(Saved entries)
·····

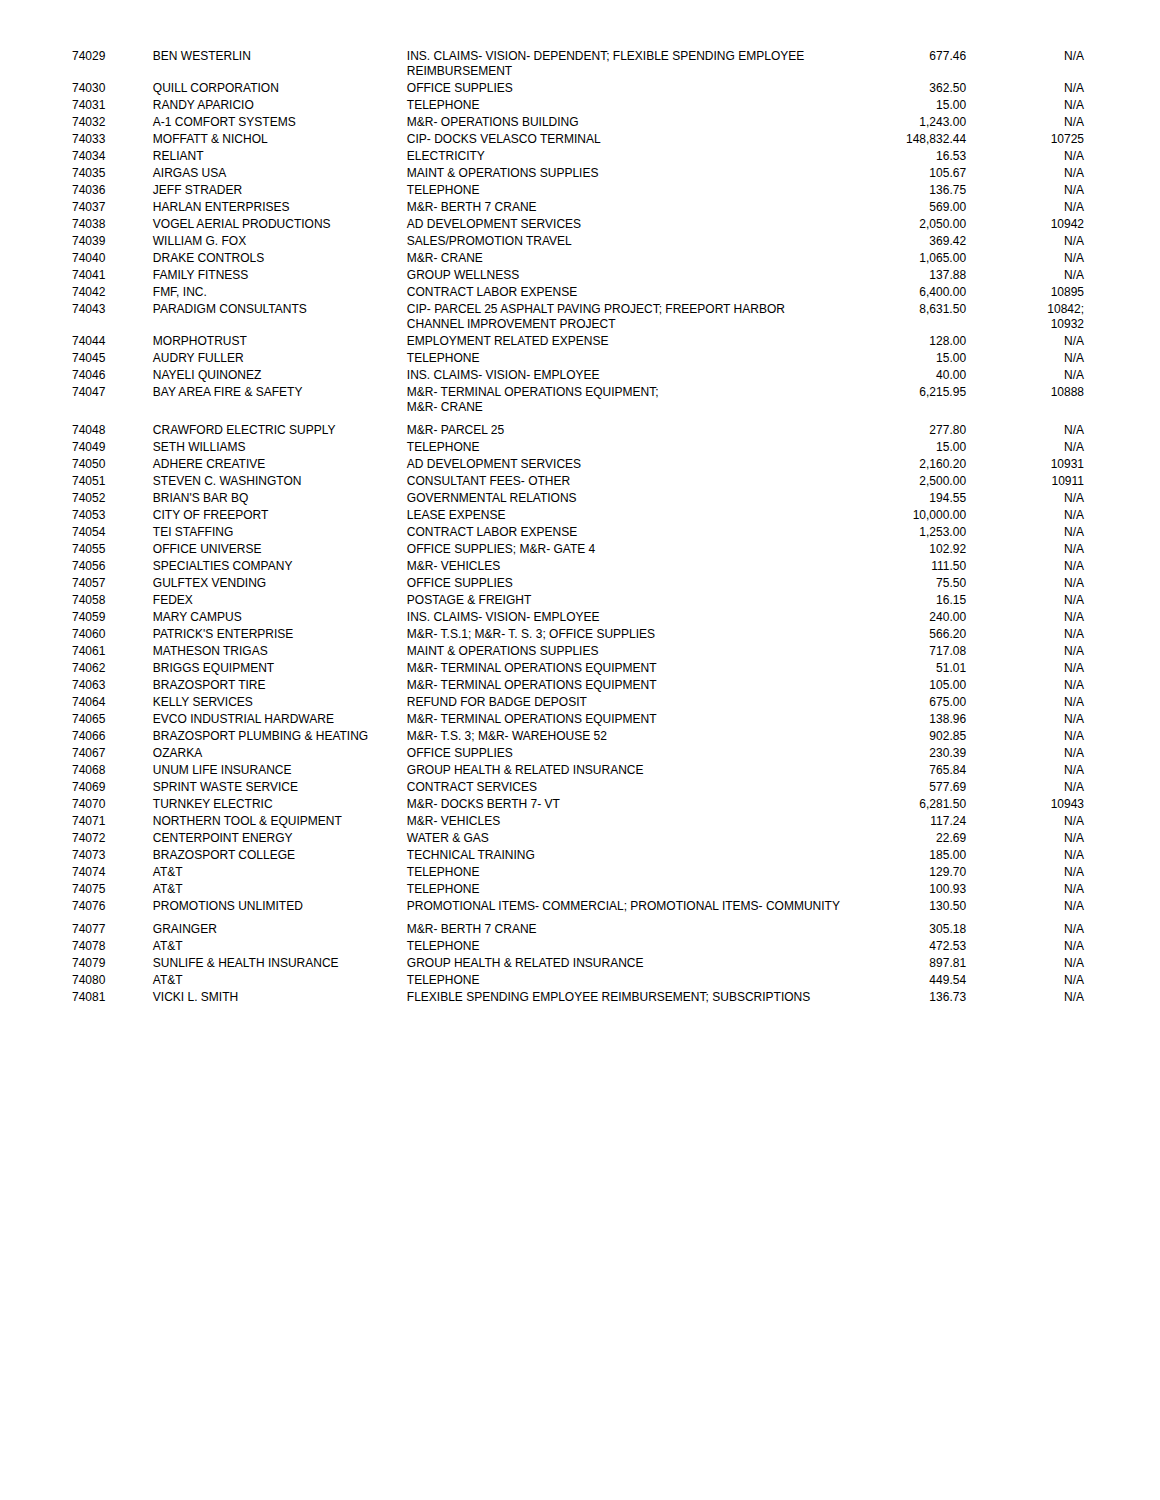| 74029 | BEN WESTERLIN | INS. CLAIMS- VISION- DEPENDENT; FLEXIBLE SPENDING EMPLOYEE REIMBURSEMENT | 677.46 | N/A |
| 74030 | QUILL CORPORATION | OFFICE SUPPLIES | 362.50 | N/A |
| 74031 | RANDY APARICIO | TELEPHONE | 15.00 | N/A |
| 74032 | A-1 COMFORT SYSTEMS | M&R- OPERATIONS BUILDING | 1,243.00 | N/A |
| 74033 | MOFFATT & NICHOL | CIP- DOCKS VELASCO TERMINAL | 148,832.44 | 10725 |
| 74034 | RELIANT | ELECTRICITY | 16.53 | N/A |
| 74035 | AIRGAS USA | MAINT & OPERATIONS SUPPLIES | 105.67 | N/A |
| 74036 | JEFF STRADER | TELEPHONE | 136.75 | N/A |
| 74037 | HARLAN ENTERPRISES | M&R- BERTH 7 CRANE | 569.00 | N/A |
| 74038 | VOGEL AERIAL PRODUCTIONS | AD DEVELOPMENT SERVICES | 2,050.00 | 10942 |
| 74039 | WILLIAM G. FOX | SALES/PROMOTION TRAVEL | 369.42 | N/A |
| 74040 | DRAKE CONTROLS | M&R- CRANE | 1,065.00 | N/A |
| 74041 | FAMILY FITNESS | GROUP WELLNESS | 137.88 | N/A |
| 74042 | FMF, INC. | CONTRACT LABOR EXPENSE | 6,400.00 | 10895 |
| 74043 | PARADIGM CONSULTANTS | CIP- PARCEL 25 ASPHALT PAVING PROJECT; FREEPORT HARBOR CHANNEL IMPROVEMENT PROJECT | 8,631.50 | 10842; 10932 |
| 74044 | MORPHOTRUST | EMPLOYMENT RELATED EXPENSE | 128.00 | N/A |
| 74045 | AUDRY FULLER | TELEPHONE | 15.00 | N/A |
| 74046 | NAYELI QUINONEZ | INS. CLAIMS- VISION- EMPLOYEE | 40.00 | N/A |
| 74047 | BAY AREA FIRE & SAFETY | M&R- TERMINAL OPERATIONS EQUIPMENT; M&R- CRANE | 6,215.95 | 10888 |
| 74048 | CRAWFORD ELECTRIC SUPPLY | M&R- PARCEL 25 | 277.80 | N/A |
| 74049 | SETH WILLIAMS | TELEPHONE | 15.00 | N/A |
| 74050 | ADHERE CREATIVE | AD DEVELOPMENT SERVICES | 2,160.20 | 10931 |
| 74051 | STEVEN C. WASHINGTON | CONSULTANT FEES- OTHER | 2,500.00 | 10911 |
| 74052 | BRIAN'S BAR BQ | GOVERNMENTAL RELATIONS | 194.55 | N/A |
| 74053 | CITY OF FREEPORT | LEASE EXPENSE | 10,000.00 | N/A |
| 74054 | TEI STAFFING | CONTRACT LABOR EXPENSE | 1,253.00 | N/A |
| 74055 | OFFICE UNIVERSE | OFFICE SUPPLIES; M&R- GATE 4 | 102.92 | N/A |
| 74056 | SPECIALTIES COMPANY | M&R- VEHICLES | 111.50 | N/A |
| 74057 | GULFTEX VENDING | OFFICE SUPPLIES | 75.50 | N/A |
| 74058 | FEDEX | POSTAGE & FREIGHT | 16.15 | N/A |
| 74059 | MARY CAMPUS | INS. CLAIMS- VISION- EMPLOYEE | 240.00 | N/A |
| 74060 | PATRICK'S ENTERPRISE | M&R- T.S.1; M&R- T. S. 3; OFFICE SUPPLIES | 566.20 | N/A |
| 74061 | MATHESON TRIGAS | MAINT & OPERATIONS SUPPLIES | 717.08 | N/A |
| 74062 | BRIGGS EQUIPMENT | M&R- TERMINAL OPERATIONS EQUIPMENT | 51.01 | N/A |
| 74063 | BRAZOSPORT TIRE | M&R- TERMINAL OPERATIONS EQUIPMENT | 105.00 | N/A |
| 74064 | KELLY SERVICES | REFUND FOR BADGE DEPOSIT | 675.00 | N/A |
| 74065 | EVCO INDUSTRIAL HARDWARE | M&R- TERMINAL OPERATIONS EQUIPMENT | 138.96 | N/A |
| 74066 | BRAZOSPORT PLUMBING & HEATING | M&R- T.S. 3; M&R- WAREHOUSE 52 | 902.85 | N/A |
| 74067 | OZARKA | OFFICE SUPPLIES | 230.39 | N/A |
| 74068 | UNUM LIFE INSURANCE | GROUP HEALTH & RELATED INSURANCE | 765.84 | N/A |
| 74069 | SPRINT WASTE SERVICE | CONTRACT SERVICES | 577.69 | N/A |
| 74070 | TURNKEY ELECTRIC | M&R- DOCKS BERTH 7- VT | 6,281.50 | 10943 |
| 74071 | NORTHERN TOOL & EQUIPMENT | M&R- VEHICLES | 117.24 | N/A |
| 74072 | CENTERPOINT ENERGY | WATER & GAS | 22.69 | N/A |
| 74073 | BRAZOSPORT COLLEGE | TECHNICAL TRAINING | 185.00 | N/A |
| 74074 | AT&T | TELEPHONE | 129.70 | N/A |
| 74075 | AT&T | TELEPHONE | 100.93 | N/A |
| 74076 | PROMOTIONS UNLIMITED | PROMOTIONAL ITEMS- COMMERCIAL; PROMOTIONAL ITEMS- COMMUNITY | 130.50 | N/A |
| 74077 | GRAINGER | M&R- BERTH 7 CRANE | 305.18 | N/A |
| 74078 | AT&T | TELEPHONE | 472.53 | N/A |
| 74079 | SUNLIFE & HEALTH INSURANCE | GROUP HEALTH & RELATED INSURANCE | 897.81 | N/A |
| 74080 | AT&T | TELEPHONE | 449.54 | N/A |
| 74081 | VICKI L. SMITH | FLEXIBLE SPENDING EMPLOYEE REIMBURSEMENT; SUBSCRIPTIONS | 136.73 | N/A |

·····

WORK TO COMPLETE » Given the records above, restate word for word only the lines starting at the one with "WILLIAMS | TELEPHONE | 15.00 | N/A |" and ending at the one with "472.53 | N/A |".

ANSWER FOR THIS EXERCISE »
| 74049 | SETH WILLIAMS | TELEPHONE | 15.00 | N/A |
| 74050 | ADHERE CREATIVE | AD DEVELOPMENT SERVICES | 2,160.20 | 10931 |
| 74051 | STEVEN C. WASHINGTON | CONSULTANT FEES- OTHER | 2,500.00 | 10911 |
| 74052 | BRIAN'S BAR BQ | GOVERNMENTAL RELATIONS | 194.55 | N/A |
| 74053 | CITY OF FREEPORT | LEASE EXPENSE | 10,000.00 | N/A |
| 74054 | TEI STAFFING | CONTRACT LABOR EXPENSE | 1,253.00 | N/A |
| 74055 | OFFICE UNIVERSE | OFFICE SUPPLIES; M&R- GATE 4 | 102.92 | N/A |
| 74056 | SPECIALTIES COMPANY | M&R- VEHICLES | 111.50 | N/A |
| 74057 | GULFTEX VENDING | OFFICE SUPPLIES | 75.50 | N/A |
| 74058 | FEDEX | POSTAGE & FREIGHT | 16.15 | N/A |
| 74059 | MARY CAMPUS | INS. CLAIMS- VISION- EMPLOYEE | 240.00 | N/A |
| 74060 | PATRICK'S ENTERPRISE | M&R- T.S.1; M&R- T. S. 3; OFFICE SUPPLIES | 566.20 | N/A |
| 74061 | MATHESON TRIGAS | MAINT & OPERATIONS SUPPLIES | 717.08 | N/A |
| 74062 | BRIGGS EQUIPMENT | M&R- TERMINAL OPERATIONS EQUIPMENT | 51.01 | N/A |
| 74063 | BRAZOSPORT TIRE | M&R- TERMINAL OPERATIONS EQUIPMENT | 105.00 | N/A |
| 74064 | KELLY SERVICES | REFUND FOR BADGE DEPOSIT | 675.00 | N/A |
| 74065 | EVCO INDUSTRIAL HARDWARE | M&R- TERMINAL OPERATIONS EQUIPMENT | 138.96 | N/A |
| 74066 | BRAZOSPORT PLUMBING & HEATING | M&R- T.S. 3; M&R- WAREHOUSE 52 | 902.85 | N/A |
| 74067 | OZARKA | OFFICE SUPPLIES | 230.39 | N/A |
| 74068 | UNUM LIFE INSURANCE | GROUP HEALTH & RELATED INSURANCE | 765.84 | N/A |
| 74069 | SPRINT WASTE SERVICE | CONTRACT SERVICES | 577.69 | N/A |
| 74070 | TURNKEY ELECTRIC | M&R- DOCKS BERTH 7- VT | 6,281.50 | 10943 |
| 74071 | NORTHERN TOOL & EQUIPMENT | M&R- VEHICLES | 117.24 | N/A |
| 74072 | CENTERPOINT ENERGY | WATER & GAS | 22.69 | N/A |
| 74073 | BRAZOSPORT COLLEGE | TECHNICAL TRAINING | 185.00 | N/A |
| 74074 | AT&T | TELEPHONE | 129.70 | N/A |
| 74075 | AT&T | TELEPHONE | 100.93 | N/A |
| 74076 | PROMOTIONS UNLIMITED | PROMOTIONAL ITEMS- COMMERCIAL; PROMOTIONAL ITEMS- COMMUNITY | 130.50 | N/A |
| 74077 | GRAINGER | M&R- BERTH 7 CRANE | 305.18 | N/A |
| 74078 | AT&T | TELEPHONE | 472.53 | N/A |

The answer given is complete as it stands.